Downloading a dataset

You can export and download an entire dataset as a CSV file directly from the Snorkel Flow UI. This feature allows you to extract your data along with all associated metadata including ground truth labels, annotations, slice membership, and comments.

Overview

The CSV export functionality provides a complete snapshot of your dataset that can be used for:

  • External analysis: Analyze your data using external tools like Excel, Pandas, or other data analysis platforms
  • Backup and archival: Create a backup of your dataset with all associated labels and metadata
  • Sharing and collaboration: Share your labeled data with team members or external collaborators
  • Integration with other systems: Import your data into other machine learning pipelines or tools

The export includes all datapoints in the dataset along with any available metadata such as ground truth labels, annotations from different sources, slice memberships, and user comments.

CSV file contents

The exported CSV file contains the following information:

Core dataset columns

  • Original data fields: All columns from your original dataset are included with their original column names
  • __x_uid: A system-generated unique identifier for each datapoint

Ground truth columns

For each label schema in your dataset, a corresponding ground truth column is included:

  • Column name format: gt_for_label_schema_{label_schema_name}
  • Content: The ground truth label for that datapoint, if one has been assigned
  • Label format:
    • Single-label questions: The selected label value (e.g., "positive", "negative")
    • Multi-label questions: A list of present/absent values for each label option
    • Text label questions: The freeform text entered as the label
    • Sequence tagging questions: A list of tagged spans with their labels

Annotation columns

Annotations from different sources (annotators, models, or other sources) are included in separate columns:

  • Column name format: annotation_source_{source_name}
  • Content: A JSON object containing annotations for all label schemas from that source
  • JSON structure: Maps label schema names to their corresponding annotation values
    {
    "sentiment": "positive",
    "category": ["news", "politics"]
    }

Slice membership columns

For each slice defined in your dataset:

  • Column name format: slice_{slice_name}
  • Content: Boolean values (true or false) indicating whether the datapoint is a member of that slice

Comments column

  • Column name: comments
  • Content: All comments associated with a datapoint, separated by the pipe character (|)
  • Format: comment1 | comment2 | comment3

How to download a dataset

Follow these steps to export and download your dataset as a CSV file:

Step 1: Navigate to the dataset

  1. Open the Datasets page from the main navigation menu
  2. Click on the dataset you want to export to view its details

Step 2: Click the Export button

In the dataset header (where the dataset name is displayed), you'll find an Export button represented by a download icon.

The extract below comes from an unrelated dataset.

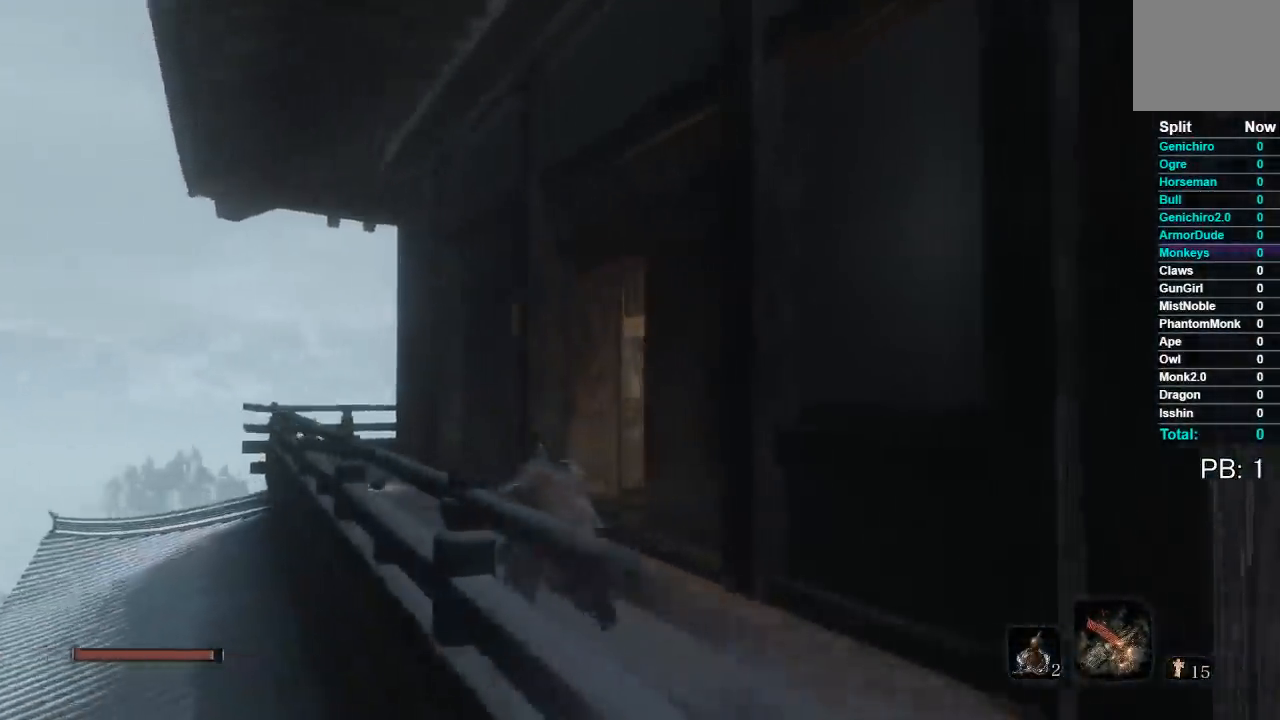
{"dt_ms": 500, "buttons": ["B"], "left_stick": "up", "right_stick": "down-right", "button_events": []}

  1. Click the download icon button in the dataset header
  2. You'll see a notification message indicating that your export has been initiated
Click export button

Step 3: Download the file

Once the export is complete, your browser will automatically download a ZIP file containing the CSV:

  • File name format: dataset_{dataset_uid}.zip
  • Contents: A single CSV file named dataset_{dataset_uid}.csv
Export processing time

The export process may take some time depending on the size of your dataset. For large datasets with many datapoints, annotations, or comments, the download may take several minutes. A spinner will be displayed while the export is in progress.